The study was initially supported by a University alumnus and donor who provided funding to boost the entrepreneurial activities of women’s cooperatives, offering seed grants, business training, and other educational support to help the cooperatives make their businesses more resilient. After earning a profit, the cooperatives then gave seed funds to other women-led cooperatives in their community.
The project, which began in 2018, has supported four rounds of women-led cooperatives. In the town of Les Anglais in southern Haiti, the cooperatives have used their earnings to build a community bank that funds microenterprises.
“Grassroots-led and collaborative efforts such as this illustrate how communities in Haiti, if supported and empowered, can leverage their local assets and skills to address problems that have undermined their livelihoods and human development for generations,” Marcelin said.

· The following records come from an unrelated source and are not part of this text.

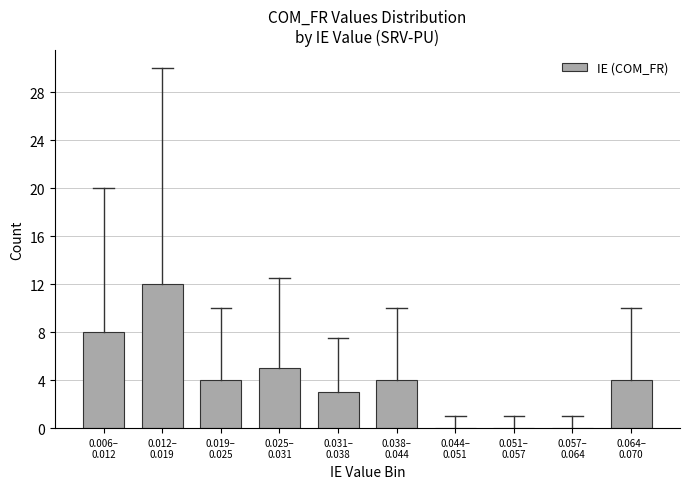

What is the sum of all values?

40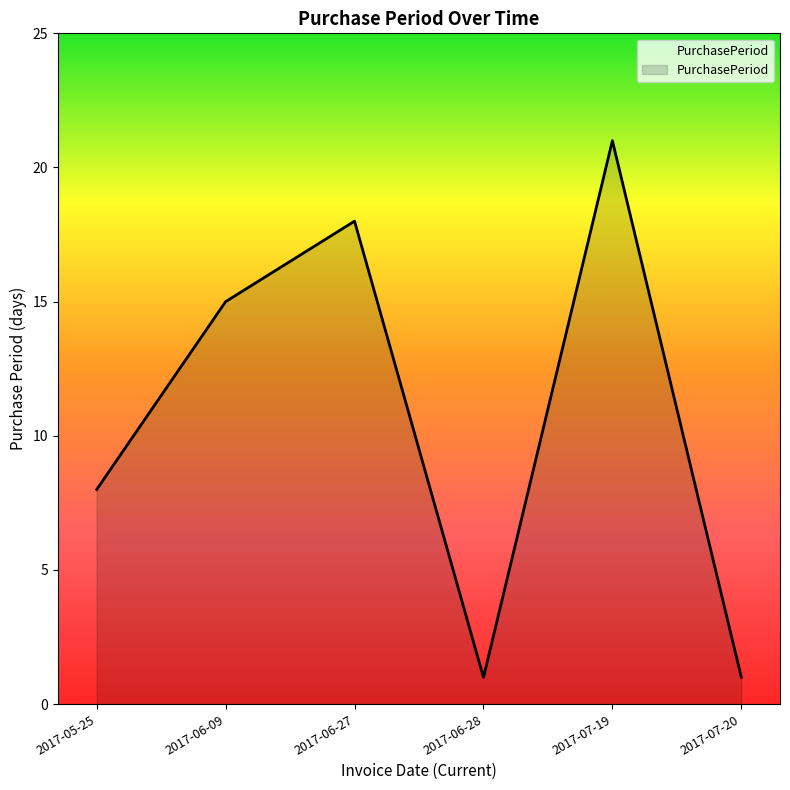

Approximately how many times larger is the value at 2017-07-19 compared to 2017-06-28?

21.0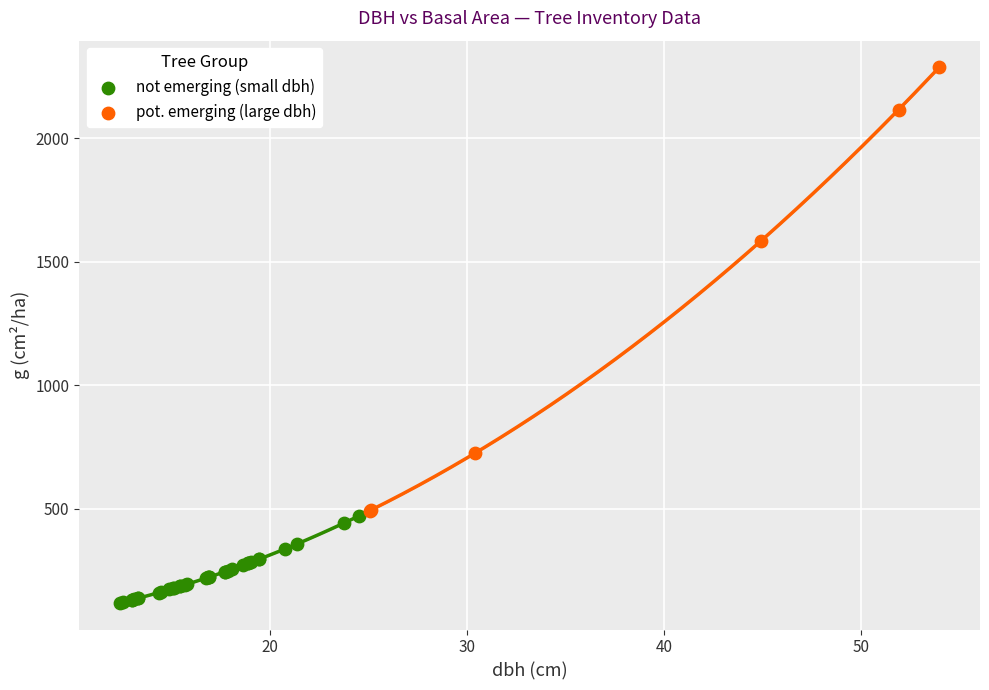

Which series reaches the minimum Y coordinate?

not emerging (small dbh)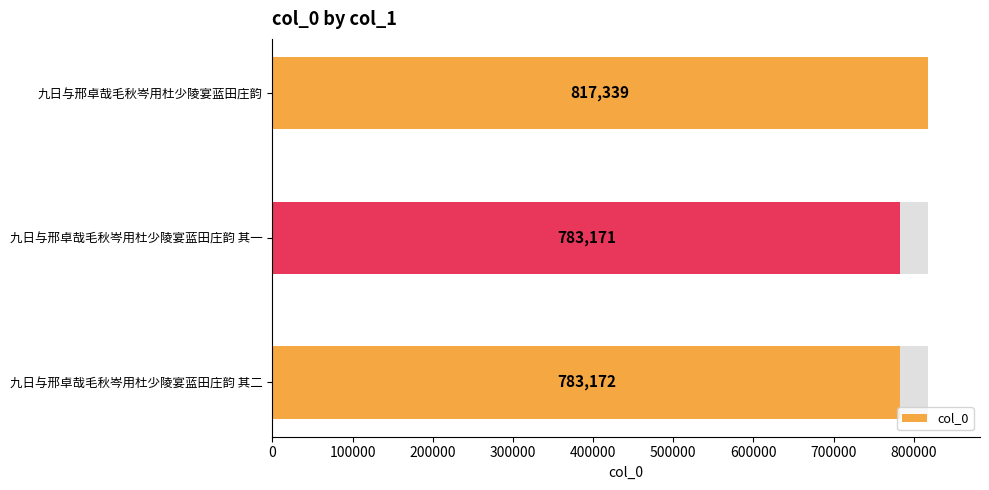

The value at 九日与邢卓哉毛秋岑用杜少陵宴蓝田庄韵 is 389834. True or false?

False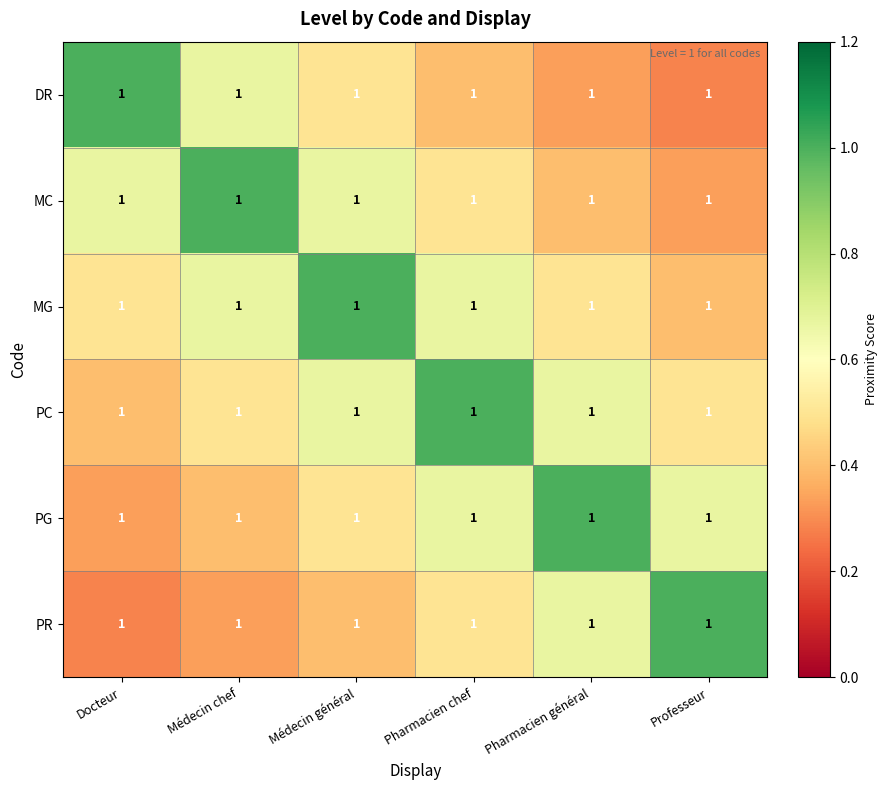

What is the smallest value displayed?

0.3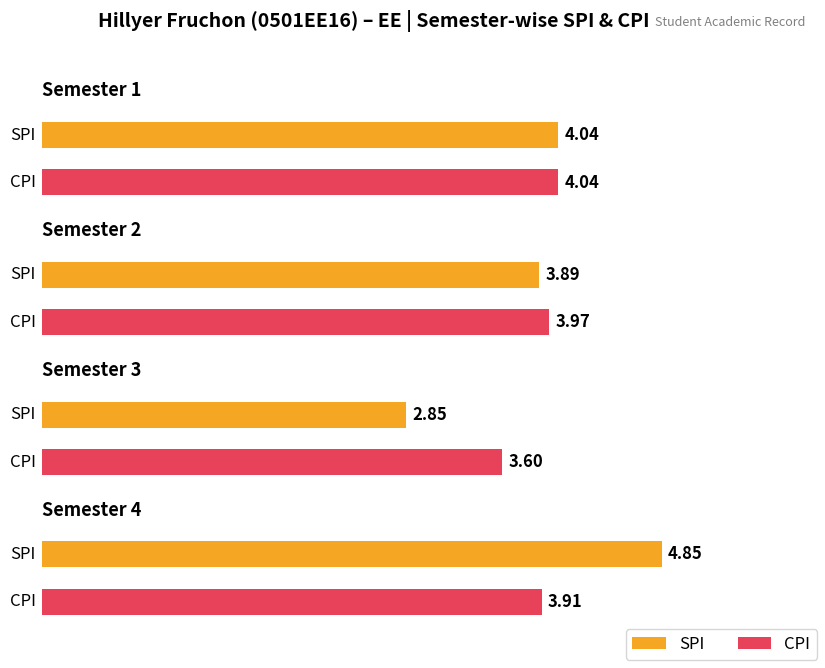

Where is SPI nearest to the value 3?

Semester 3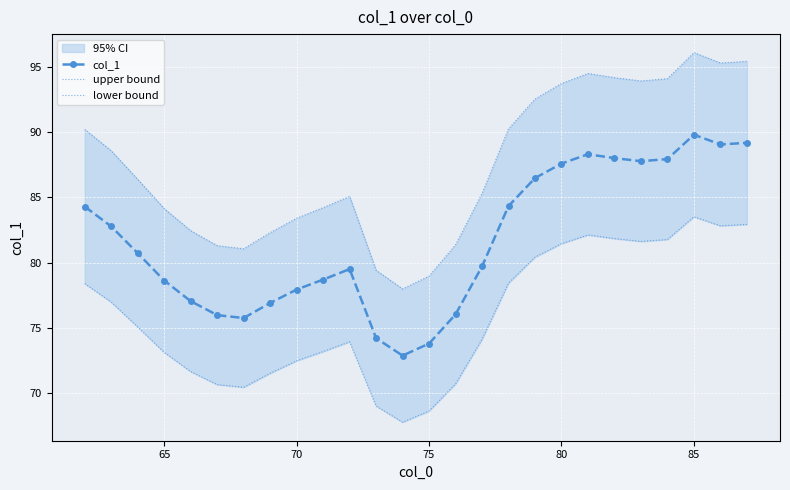

True or false: upper bound and col_1 cross at least once.

False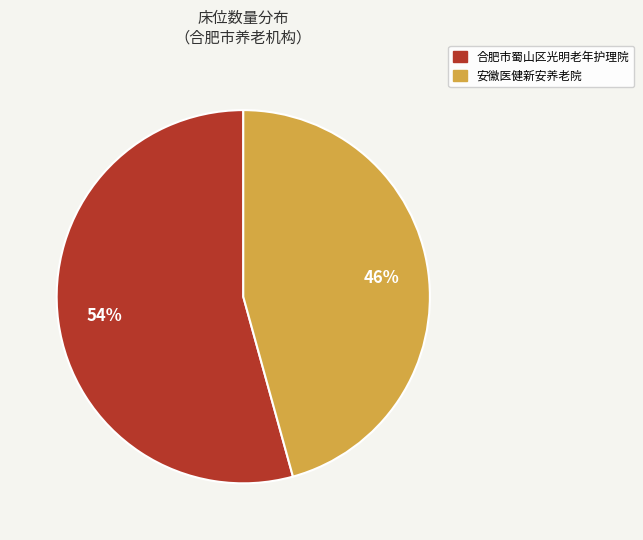

Rank the categories by value from lowest to highest.

安徽医健新安养老院, 合肥市蜀山区光明老年护理院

Marcelin has also forged connections with researchers in other parts of the world. He previously led the creation of the University’s global health program, and last year, he traveled to Japan to visit Juntendo University, which sought his guidance to revamp its global health program. In October, the College hosted a delegation from Juntendo University to further the collaboration between both institutions.
Now, as Marcelin and his team wrap up the global migration study, he and Cela are working with the Lowe Art Museum and other partners around the world to build the Virtual Museum of Migration and Mobilities. Through artwork, memorials, stories, music, poetry, studies, and policies, the museum—slated to go live in 2025—will feature more inclusive narratives of migration.
“People don’t stay in place; people move. The entire history of our species has been a history of moving, whether we are forced to move through enslavement, the results of colonial conquests and dispossession, or climate change, or voluntarily because we want to explore and create new paths for humanity,” Marcelin said. “Encounters of people in time and space have always been the fundamental driver of knowledge.”